Plaintiffs assert to this court that they are “appealing from a final judgment entered ... on February 19, 2002” and argue that the trial court committed reversible error in (1) “granting summary judgment in favor of Sho-Me ... [and] Ron Marlin and against Plaintiffs[,]” and (2) “dismissing Plaintiffs’ claims against Gary Gorman ... [and] Irby Construction.” We dismiss Plaintiffs’ appeal for want of a final judgment.
The right of appeal in a civil case, such as this, is found in § 512.020 as follows:
“Any party to a suit aggrieved by any judgment of any trial court in any civil cause from which an appeal is not prohibited by the constitution, nor clearly limited in special statutory proceedings, may take his appeal to a court having*111 appellate jurisdiction from ... any final judgment in the case ....”1
Unless one of the exceptions set out in § 512.020 attends, “ ‘[a] prerequisite to appellate review is that there be a final judgment.’ ” Boley v. Knowles, 905 S.W.2d 86, 88 (Mo.banc 1995) (citation omitted). When a trial court’s order is not a “final judgment,” an appellate court is without jurisdiction to review the case, and the appeal must be dismissed. City of St. Louis v. Hughes, 950 S.W.2d 850, 852-53 (Mo.banc 1997). An appellate court must always consider, sua sponte if necessary, its jurisdiction, i.e., whether the appeal presented is from a final judgment. Boley, 905 S.W.2d at 88.
The legislature defined a “judgment” as “the final determination of the right of the parties in an action!,]” § 511.020, and in 1995, the Supreme Court of Missouri amended Rule 74.01(a) for the avowed purpose of clarifying “when a pronouncement or judgment was a final judgment for purposes of appeal.”
“ ‘Judgment’ as used in these rules includes a decree and any order from which an appeal lies. A judgment is rendered when entered. A judgment is entered when a writing signed by the judge and denominated ‘judgment’ or ‘decree’ is filed. The judgment may be a separate document or entry on the docket sheet of the case. A docket sheet entry complying with these requirements is a judgment unless the docket sheet entry indicates that the court will enter the judgment in a separate document.
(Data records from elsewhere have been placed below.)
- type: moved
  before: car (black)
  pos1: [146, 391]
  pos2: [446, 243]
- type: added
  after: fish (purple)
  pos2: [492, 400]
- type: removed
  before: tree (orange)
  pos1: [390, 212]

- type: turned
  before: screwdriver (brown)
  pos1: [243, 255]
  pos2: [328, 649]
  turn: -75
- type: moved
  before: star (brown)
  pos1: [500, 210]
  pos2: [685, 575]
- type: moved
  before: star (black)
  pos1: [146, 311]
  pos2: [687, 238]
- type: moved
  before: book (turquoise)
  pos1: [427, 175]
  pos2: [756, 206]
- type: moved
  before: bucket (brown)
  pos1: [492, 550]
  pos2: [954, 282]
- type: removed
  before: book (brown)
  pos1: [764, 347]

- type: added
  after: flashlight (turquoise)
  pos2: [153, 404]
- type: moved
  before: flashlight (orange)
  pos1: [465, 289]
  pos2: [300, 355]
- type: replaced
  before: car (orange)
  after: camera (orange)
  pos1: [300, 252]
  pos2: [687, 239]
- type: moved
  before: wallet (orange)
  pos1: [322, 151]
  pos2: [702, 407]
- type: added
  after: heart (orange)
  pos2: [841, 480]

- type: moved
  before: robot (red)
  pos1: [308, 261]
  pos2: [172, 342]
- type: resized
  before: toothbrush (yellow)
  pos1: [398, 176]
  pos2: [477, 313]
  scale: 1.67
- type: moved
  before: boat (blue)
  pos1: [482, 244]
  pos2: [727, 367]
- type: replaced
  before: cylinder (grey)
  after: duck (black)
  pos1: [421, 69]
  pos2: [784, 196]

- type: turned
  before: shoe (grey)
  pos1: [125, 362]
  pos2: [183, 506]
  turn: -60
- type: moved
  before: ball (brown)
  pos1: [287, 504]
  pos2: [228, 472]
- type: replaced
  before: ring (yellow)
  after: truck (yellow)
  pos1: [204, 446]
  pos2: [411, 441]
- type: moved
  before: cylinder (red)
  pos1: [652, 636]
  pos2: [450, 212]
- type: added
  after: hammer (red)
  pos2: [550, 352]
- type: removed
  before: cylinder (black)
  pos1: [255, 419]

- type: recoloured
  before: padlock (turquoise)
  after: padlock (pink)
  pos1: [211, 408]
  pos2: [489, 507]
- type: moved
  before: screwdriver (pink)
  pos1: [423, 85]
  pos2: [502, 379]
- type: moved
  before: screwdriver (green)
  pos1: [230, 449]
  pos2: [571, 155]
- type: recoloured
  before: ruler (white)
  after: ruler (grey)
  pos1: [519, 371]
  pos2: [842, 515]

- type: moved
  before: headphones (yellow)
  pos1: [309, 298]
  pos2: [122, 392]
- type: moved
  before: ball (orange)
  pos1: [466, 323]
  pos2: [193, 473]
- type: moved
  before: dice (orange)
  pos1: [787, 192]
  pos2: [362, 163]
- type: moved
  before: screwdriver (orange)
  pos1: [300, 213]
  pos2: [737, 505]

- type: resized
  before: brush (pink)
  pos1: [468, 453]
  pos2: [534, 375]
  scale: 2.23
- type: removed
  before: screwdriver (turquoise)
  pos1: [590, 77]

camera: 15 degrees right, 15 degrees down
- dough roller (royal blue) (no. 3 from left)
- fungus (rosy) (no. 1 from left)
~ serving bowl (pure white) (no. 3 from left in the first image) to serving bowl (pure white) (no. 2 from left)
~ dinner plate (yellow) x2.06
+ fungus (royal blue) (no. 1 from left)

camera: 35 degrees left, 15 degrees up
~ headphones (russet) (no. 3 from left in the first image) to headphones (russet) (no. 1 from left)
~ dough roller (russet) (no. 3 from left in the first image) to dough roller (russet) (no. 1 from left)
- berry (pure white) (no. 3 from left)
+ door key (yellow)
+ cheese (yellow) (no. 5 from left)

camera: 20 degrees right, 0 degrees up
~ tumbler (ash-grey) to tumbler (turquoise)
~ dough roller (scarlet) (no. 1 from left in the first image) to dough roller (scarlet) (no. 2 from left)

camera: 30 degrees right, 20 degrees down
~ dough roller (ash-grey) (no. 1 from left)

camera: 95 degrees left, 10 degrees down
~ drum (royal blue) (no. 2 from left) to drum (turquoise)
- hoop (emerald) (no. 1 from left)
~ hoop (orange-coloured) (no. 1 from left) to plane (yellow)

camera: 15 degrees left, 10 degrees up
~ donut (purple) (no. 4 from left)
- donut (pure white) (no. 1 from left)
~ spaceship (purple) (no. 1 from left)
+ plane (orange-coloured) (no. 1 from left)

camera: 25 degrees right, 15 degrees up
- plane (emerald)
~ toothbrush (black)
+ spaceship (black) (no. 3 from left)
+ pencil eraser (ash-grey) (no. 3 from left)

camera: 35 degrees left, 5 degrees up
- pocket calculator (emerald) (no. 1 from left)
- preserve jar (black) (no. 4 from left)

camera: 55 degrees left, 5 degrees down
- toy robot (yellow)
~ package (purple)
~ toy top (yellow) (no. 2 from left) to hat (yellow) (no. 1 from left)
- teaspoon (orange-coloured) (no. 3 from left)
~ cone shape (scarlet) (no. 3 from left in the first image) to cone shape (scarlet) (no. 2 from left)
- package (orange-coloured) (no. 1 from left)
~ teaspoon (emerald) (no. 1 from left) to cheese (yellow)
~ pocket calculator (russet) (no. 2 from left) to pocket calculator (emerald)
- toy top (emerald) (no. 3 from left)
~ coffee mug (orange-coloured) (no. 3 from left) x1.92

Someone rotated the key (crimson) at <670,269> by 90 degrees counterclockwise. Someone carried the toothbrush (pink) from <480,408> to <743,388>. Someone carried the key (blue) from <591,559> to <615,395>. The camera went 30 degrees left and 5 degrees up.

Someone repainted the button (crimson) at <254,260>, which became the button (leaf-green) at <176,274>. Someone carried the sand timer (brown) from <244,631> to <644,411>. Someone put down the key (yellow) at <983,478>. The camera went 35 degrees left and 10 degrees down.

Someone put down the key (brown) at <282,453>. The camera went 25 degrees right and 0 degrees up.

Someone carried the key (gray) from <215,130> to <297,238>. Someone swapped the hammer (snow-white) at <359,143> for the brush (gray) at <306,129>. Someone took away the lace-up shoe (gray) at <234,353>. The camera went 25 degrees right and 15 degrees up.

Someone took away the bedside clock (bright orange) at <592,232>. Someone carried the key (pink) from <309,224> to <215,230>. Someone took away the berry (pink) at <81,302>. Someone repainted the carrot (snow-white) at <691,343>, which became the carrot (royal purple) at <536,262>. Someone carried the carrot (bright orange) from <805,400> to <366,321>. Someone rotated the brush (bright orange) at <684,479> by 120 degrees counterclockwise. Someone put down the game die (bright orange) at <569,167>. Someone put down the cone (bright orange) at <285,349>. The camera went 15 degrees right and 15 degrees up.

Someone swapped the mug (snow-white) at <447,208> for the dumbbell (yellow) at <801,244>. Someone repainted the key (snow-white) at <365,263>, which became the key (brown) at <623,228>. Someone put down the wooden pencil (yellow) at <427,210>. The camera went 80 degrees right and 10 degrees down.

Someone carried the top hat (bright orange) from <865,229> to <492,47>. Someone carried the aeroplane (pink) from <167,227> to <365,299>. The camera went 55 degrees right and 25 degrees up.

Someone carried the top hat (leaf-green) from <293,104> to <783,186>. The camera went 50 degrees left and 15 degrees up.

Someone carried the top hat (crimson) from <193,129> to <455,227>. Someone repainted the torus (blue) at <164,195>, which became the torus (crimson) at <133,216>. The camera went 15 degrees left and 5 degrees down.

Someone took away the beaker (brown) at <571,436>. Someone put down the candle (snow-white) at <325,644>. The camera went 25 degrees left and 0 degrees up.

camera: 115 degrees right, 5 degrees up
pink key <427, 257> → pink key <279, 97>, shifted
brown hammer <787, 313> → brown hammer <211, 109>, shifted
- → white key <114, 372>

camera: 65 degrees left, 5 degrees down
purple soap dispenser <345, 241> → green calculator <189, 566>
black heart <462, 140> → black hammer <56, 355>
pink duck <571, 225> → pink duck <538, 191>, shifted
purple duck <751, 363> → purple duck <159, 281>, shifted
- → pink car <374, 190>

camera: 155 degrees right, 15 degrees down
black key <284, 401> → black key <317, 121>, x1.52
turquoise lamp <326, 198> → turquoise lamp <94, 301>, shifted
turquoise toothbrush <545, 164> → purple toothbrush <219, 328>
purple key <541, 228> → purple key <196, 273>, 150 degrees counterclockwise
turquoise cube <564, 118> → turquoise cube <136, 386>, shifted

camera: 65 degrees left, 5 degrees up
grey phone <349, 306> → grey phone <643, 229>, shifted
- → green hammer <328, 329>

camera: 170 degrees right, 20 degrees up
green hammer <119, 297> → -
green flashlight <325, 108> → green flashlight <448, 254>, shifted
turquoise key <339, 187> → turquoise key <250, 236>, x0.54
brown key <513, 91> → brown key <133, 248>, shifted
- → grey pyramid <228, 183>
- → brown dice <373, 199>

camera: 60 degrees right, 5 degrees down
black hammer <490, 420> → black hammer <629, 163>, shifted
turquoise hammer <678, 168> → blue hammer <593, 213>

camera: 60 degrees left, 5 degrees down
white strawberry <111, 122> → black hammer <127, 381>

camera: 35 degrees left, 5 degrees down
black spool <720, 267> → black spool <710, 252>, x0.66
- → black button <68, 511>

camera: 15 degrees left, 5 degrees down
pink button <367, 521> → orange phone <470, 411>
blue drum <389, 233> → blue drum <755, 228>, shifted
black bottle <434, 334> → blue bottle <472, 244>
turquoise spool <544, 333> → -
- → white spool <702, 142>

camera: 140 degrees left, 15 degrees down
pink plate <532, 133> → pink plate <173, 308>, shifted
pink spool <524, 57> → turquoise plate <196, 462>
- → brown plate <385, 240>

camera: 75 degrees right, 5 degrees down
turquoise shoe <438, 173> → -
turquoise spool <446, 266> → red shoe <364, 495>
The separate document shall be the judgment when entered.”
The Rule 74.01(a) mandate that a trial court “denominate” its final ruling as a “judgment” was not intended to be a mere formality, but as establishing a “ ‘bright line’ test as to when a writing is a judgment.” Hughes, 950 S.W.2d at 853[2], The designation “judgment” may appear at the top of the document, in the body of the writing, or in the form of a docket entry depending upon the text. Id. at 853[4], However, “a trial court’s denomination of its order as ‘final and appealable’ does not, without further denominating it as a ‘judgment,’ make it so.” Jon E. Fuhrer Co. v. Gerhardt, 955 S.W.2d 212, 213[1] (Mo.App.1997).
Here, we have no writing in the record which would satisfy the requirements of Rule 74.01(a).
Because the circuit court’s order was not a judgment under Rule 74.01(a), we lack jurisdiction and dismiss Plaintiffs’ appeal.
. All statutory references are RSMo (2000), unless stated otherwise.
. All rule references are to Supreme Court Rules (2002), unless otherwise indicated.
. It is also doubtful whether the writings contained in the record finally adjudicate the rights of the parties in this action. § 511.020.
.Although the term "summary judgment” was used within the body of the docket entry, the use of this term referred to a separate document which did not qualify as a judgment. Under the circumstances, usage of the term in the docket entry cannot be construed as denominating the docket entry as a judgment. See Gerhardt, 955 S.W.2d at 213; Hughes, 950 S.W.2d at 853.
. Rule 74.01(b) provides, in part, that ”[w]hen more than one claim for relief is presented in an action ... or when multiple parties are involved, the court may enter a judgment as to one or more but fewer than all of the claims or parties only upon an express determination that there is no just reason for delay.”